Like many pet lovers, it’s hard for me to resist a fuzzy little kitten or puppy dog playing. I was the official kitten rescuer on our farm and saved the lives of several by bottle feeding them. Many of my childhood memories center around animals – trying to persuade the Saint Bernard to pull me on a sled, hours in the hay mow with cats and fun with calves. I also remember going to local animal shelters and feeling terrible for the animals who had no home. So I “get” the attraction to campaigns run by the Humane Society of the United States – after all, who wants to see these cute little creatures suffer?
The reality is that the Humane Society of the United States is falsely advertising to attract animal lovers’ dollars. Many great people and organizations have unknowingly contributed because they wanted to help animals. Just this week, Yellow Tail wines announced they were contributing $100,000 to HSUS – and subsequently have found wrath on Facebook and Twitter with hundreds asking how an agricultural company could come to such a decision.
Why?
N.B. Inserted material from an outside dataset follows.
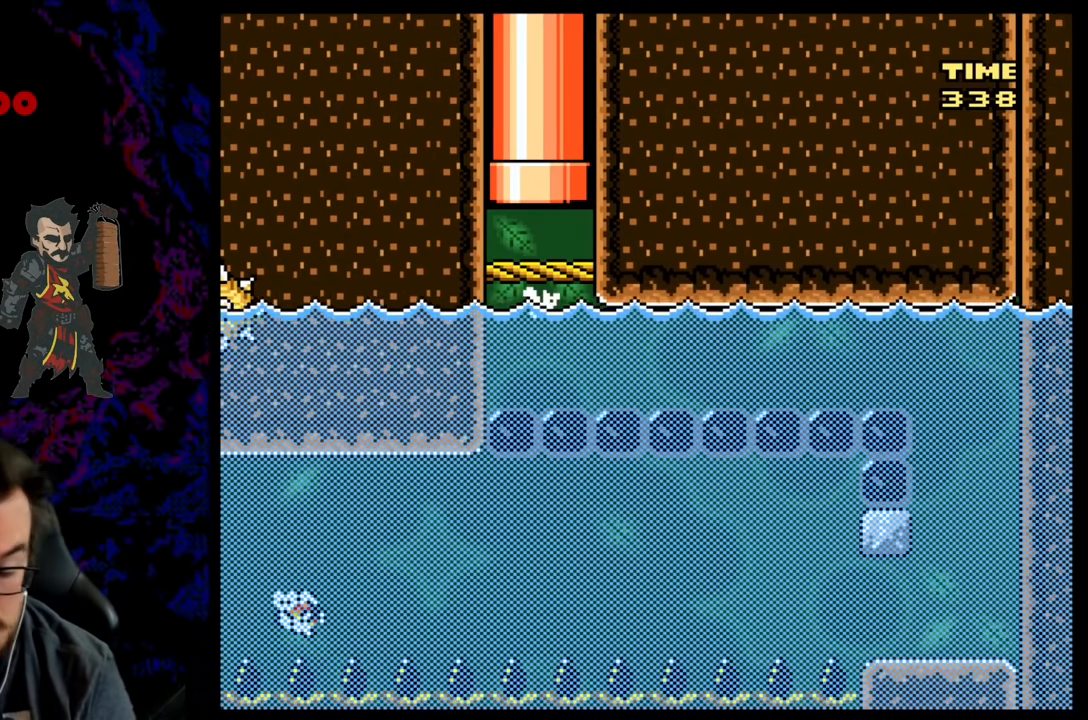
{"buttons": ["B", "Y"], "events": [[83, "B", "up"], [117, "Y", "up"], [317, "B", "down"], [317, "Y", "down"]]}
Take a look at a law school article that outlines “The Myth of the Humane Society of the United States” and illustrates how the bulk of HSUS balance was spent on fundraising, campaigns and lawsuits. “There is one minor detail left out of these commercials. The Humane Society of the United States is not a large network of animal shelters, as it would have you to believe. In fact, the HSUS does not own, operate, or lease a single animal shelter in our country.”
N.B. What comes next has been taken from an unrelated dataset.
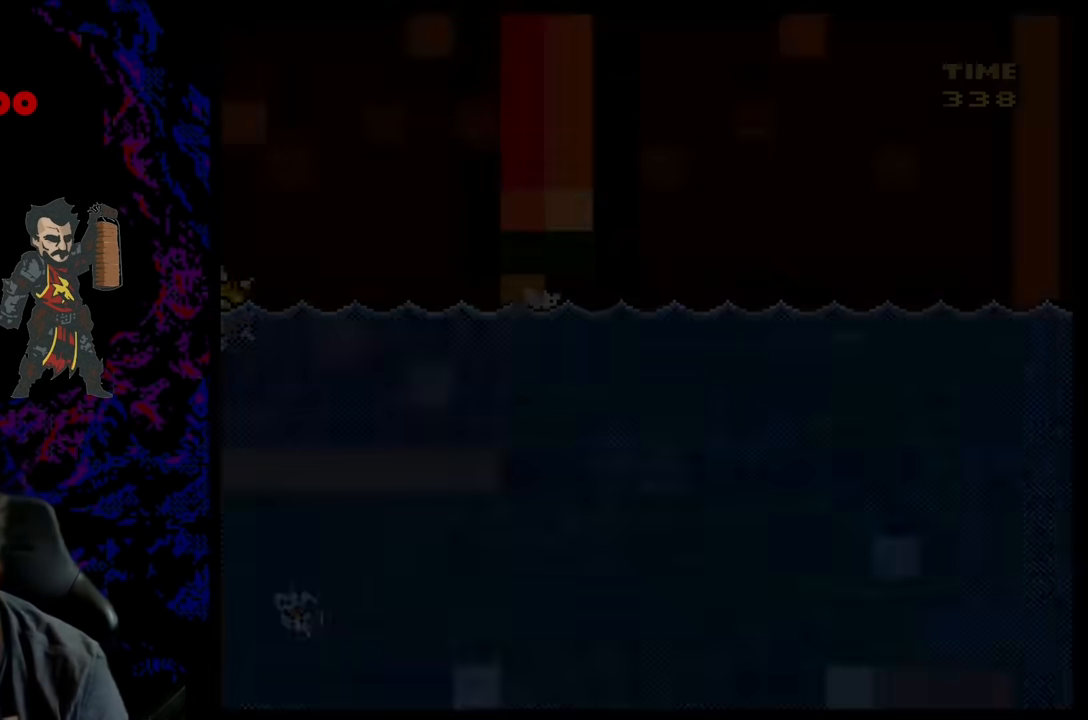
{"buttons": ["B", "Y"], "events": []}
Before you chalk this up to another farm person who doesn’t value animals as much as you do, consider this. I have shed thousands of tears about my cows dying, held them in my arms while they took their last breath, gave them I.V.s with more love than most nurses show, supported baby calves who could not stand, nurtured kittens from near death, watched my 4-H animals be loaded on the trailer for slaughter and still remember the heartbreak my first cat getting run over by a UPS truck. I’ve also had my body implanted into the side of a truck by an irate show heifer (yes, I left a dent), been cornered in a box stall by a protective mother cow and had a cow flip me up over a free stall, slammed on to my back.
I “get” animals. I love animals, even when they’re rotten. I believe they should receive the best possible care and be treated with respect. However, I know animals are not human and should not be valued the same as humans. Farm animals, as much as we may love them, serve a purpose. That purpose is to provide food for humans. Our society, generations removed from the farm, doesn’t talk about that without getting squeamish. This makes us susceptible to falling prey to false advertising by groups such as HSUS that ARE working to end farm animal production in the States, funded by the campaigns of cats and kittens. As Mike Rowe says “I happen to believe that using emotion to manipulate voters is just plain unethical and wrong.”
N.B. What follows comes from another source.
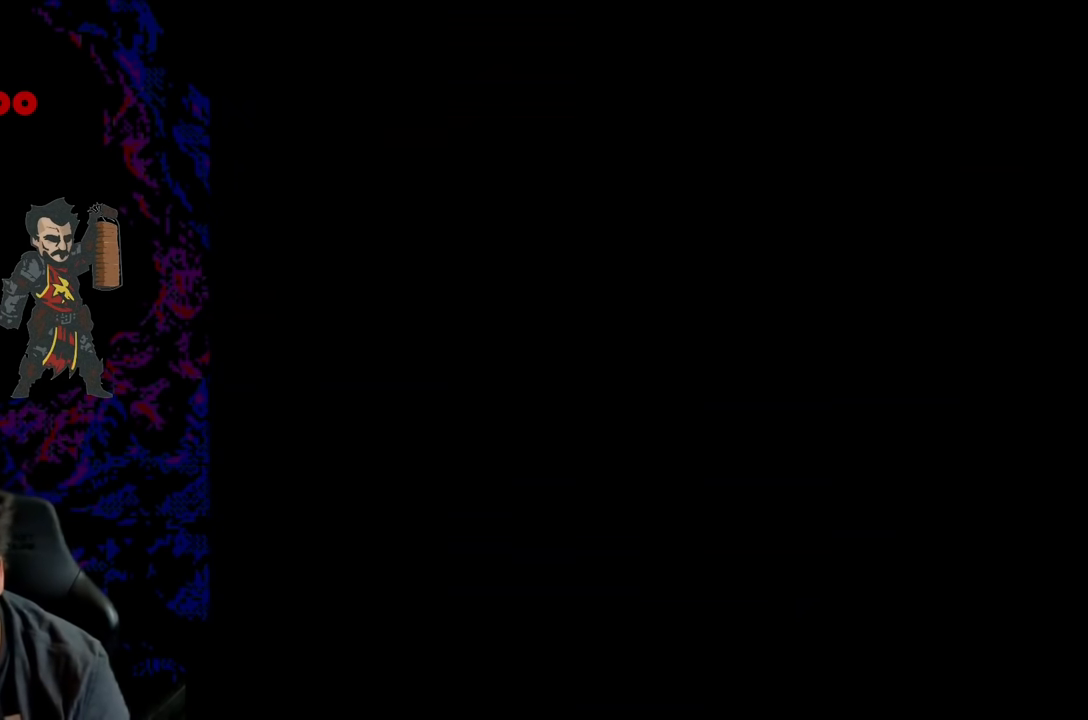
{"buttons": ["B", "Y"], "events": []}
In a recent article questioning the campaigns of animal rights groups such as HSUS and PETA, Rowe goes on to say “Who wouldn’t get choked up to see a mistreated animal? And look, I’m sure that some farmers use methods that are not humane. I’m equally sure that there are many who don’t. Just like all blondes aren’t dumb and all polish people aren’t stupid, the few bad eggs shouldn’t represent the many good ones (sorry – I just couldn’t resist saying that). Should we put every good citizen in prison and let the prisoners run free? Just like you can’t say that every person who owns a puppy is going to treat it like the bozo down the street that runs a puppy mill, you can’t say that all farm animals are abused and all farmers are to blame. I don’t believe that keeping a chicken in a cage, free from bad weather or predators and feeding them well and making sure they stay healthy is a bad thing.”
Support your local animal shelter if you want to help companion animals. As this article points out, “local donations will result in aid reaching animals.” Get involved and volunteer if you love animals and are concerned with their welfare. But please know there is a substantial difference between your local humane society and the Humane Society of the United States who spends less than 5% of nearly $200 million in assets on local shelters. And, if you are concerned about what farmers are doing to animals, go to a farm (not a petting zoo) and ASK A FARMER. I’ll be glad to help you find one to visit if you’re at a loss of where to get started.
If you’re a farmer, share some of these facts with your friends – and while you’re at it, tell them about your farm. Who knows, you might help someone understand that your cow is not their dog.